- _TEXTE PRÉSENTÉ_:
──────────

Transition burkinabè : l’ONU réduit sa présence après l’échec de discussions sur les droits humains

05.07.2026


Le Haut-Commissariat des Nations unies aux droits de l’homme va fermer d’ici au 30 novembre son bureau au Burkina Faso, ont annoncé jeudi les services de Volker Türk. La décision intervient trois mois après la suspension, pour une durée indéterminée, des activités de l’institution par les autorités de Ouagadougou, à la suite notamment d’un appel onusien à « préserver l’espace civique » dans le pays.

« Je regrette profondément la décision des autorités burkinabè de suspendre pour une durée indéterminée nos opérations dans le pays et le fait que les échanges intensifs menés avec elles depuis lors n’aient pas permis de régler la situation », a déclaré le haut-commissaire. Selon lui, cette suspension a eu « un impact direct et considérable » sur la capacité de son bureau à mettre pleinement en œuvre son mandat, le conduisant à « décider de mettre progressivement fin » à la présence de l’agence onusienne au Burkina Faso.

Le bureau du Haut-Commissariat avait été installé en octobre 2021, dans un contexte marqué depuis par une transition politique et un durcissement de la ligne des autorités vis-à-vis des acteurs extérieurs. Le pays est dirigé par un régime militaire conduit par le capitaine Ibrahim Traoré depuis le coup d’État de septembre 2022, et mène une politique revendiquée comme souverainiste, décrite comme répressive envers les voix critiques et hostile aux partenaires occidentaux, tout en affirmant ne pas se définir comme une démocratie.

──────────

- _EXTRAITS DE DONNÉES_:

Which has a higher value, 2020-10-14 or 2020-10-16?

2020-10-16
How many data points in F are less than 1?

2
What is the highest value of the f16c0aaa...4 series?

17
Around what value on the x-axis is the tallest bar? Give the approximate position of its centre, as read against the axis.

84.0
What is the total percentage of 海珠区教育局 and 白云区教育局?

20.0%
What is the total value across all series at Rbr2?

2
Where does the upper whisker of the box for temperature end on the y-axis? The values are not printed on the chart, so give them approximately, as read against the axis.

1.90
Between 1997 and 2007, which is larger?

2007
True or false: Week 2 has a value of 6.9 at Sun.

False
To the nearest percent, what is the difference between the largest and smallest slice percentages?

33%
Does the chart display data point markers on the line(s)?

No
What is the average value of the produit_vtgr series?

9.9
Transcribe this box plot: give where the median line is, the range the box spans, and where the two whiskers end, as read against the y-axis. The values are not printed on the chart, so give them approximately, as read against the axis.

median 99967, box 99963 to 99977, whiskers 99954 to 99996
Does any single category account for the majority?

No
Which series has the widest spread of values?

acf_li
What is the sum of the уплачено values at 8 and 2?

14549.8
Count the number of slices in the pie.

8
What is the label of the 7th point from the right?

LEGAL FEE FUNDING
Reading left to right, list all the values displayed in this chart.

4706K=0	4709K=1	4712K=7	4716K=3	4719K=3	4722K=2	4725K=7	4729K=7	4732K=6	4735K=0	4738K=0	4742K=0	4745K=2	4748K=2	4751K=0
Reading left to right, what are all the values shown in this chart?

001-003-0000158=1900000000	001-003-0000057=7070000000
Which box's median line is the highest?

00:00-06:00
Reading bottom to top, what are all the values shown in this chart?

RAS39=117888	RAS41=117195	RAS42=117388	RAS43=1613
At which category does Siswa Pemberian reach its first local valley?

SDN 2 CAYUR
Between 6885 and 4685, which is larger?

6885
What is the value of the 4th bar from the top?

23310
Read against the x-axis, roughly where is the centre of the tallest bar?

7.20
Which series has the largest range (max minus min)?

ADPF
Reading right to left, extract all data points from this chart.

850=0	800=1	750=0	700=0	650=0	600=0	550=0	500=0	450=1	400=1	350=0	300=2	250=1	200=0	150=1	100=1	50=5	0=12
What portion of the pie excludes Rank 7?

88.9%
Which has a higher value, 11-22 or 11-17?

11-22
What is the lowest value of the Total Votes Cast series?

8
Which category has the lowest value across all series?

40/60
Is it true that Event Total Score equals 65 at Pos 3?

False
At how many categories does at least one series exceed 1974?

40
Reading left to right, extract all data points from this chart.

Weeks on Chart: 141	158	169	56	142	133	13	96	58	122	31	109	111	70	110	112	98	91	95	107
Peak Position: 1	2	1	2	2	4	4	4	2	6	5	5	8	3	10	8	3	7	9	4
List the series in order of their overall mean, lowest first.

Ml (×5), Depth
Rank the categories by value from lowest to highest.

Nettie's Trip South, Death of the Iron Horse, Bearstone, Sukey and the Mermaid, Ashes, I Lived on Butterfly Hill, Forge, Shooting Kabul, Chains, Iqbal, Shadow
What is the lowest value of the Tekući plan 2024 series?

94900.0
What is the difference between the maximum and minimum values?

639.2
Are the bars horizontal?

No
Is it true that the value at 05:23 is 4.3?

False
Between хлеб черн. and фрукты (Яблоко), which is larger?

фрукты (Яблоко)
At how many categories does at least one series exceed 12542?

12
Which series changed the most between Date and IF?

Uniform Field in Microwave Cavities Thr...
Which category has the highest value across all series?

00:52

──────────

- _CONSIGNES DE TRAVAIL_:
**A)** Répondez à ces questions sur l'article sur le Burkina Faso :
(i) D'ici à quelle date le bureau doit-il fermer ?
(ii) Quand ce bureau avait-il été installé ?
(iii) Qui conduit le régime militaire au pouvoir depuis le coup d'État de septembre 2022 ?
**B)** Prolongez l'article sur le Burkina Faso à partir de sa dernière phrase.
Les items ci-dessus constituent un matériau distinct de l'article sur le Burkina Faso.

- _RÉPONSES AUX CONSIGNES_:
**A)**
(i) D'ici au 30 novembre.
(ii) En octobre 2021.
(iii) Le capitaine Ibrahim Traoré.

**B)**
Malgré la fermeture annoncée, Volker Türk insiste sur la volonté de maintenir un canal de coopération avec Ouagadougou. « Malgré cette fermeture, mon bureau et moi-même demeurons déterminés à soutenir le gouvernement, les institutions nationales, la société civile et les autres parties prenantes, ainsi qu’à coopérer avec eux, afin de continuer à promouvoir et à protéger les droits humains au Burkina Faso », a-t-il assuré. La fin de la présence physique du Haut-Commissariat dans le pays ouvre ainsi une nouvelle phase, plus distante, dans la relation entre l’ONU et les autorités burkinabè autour des enjeux de droits humains.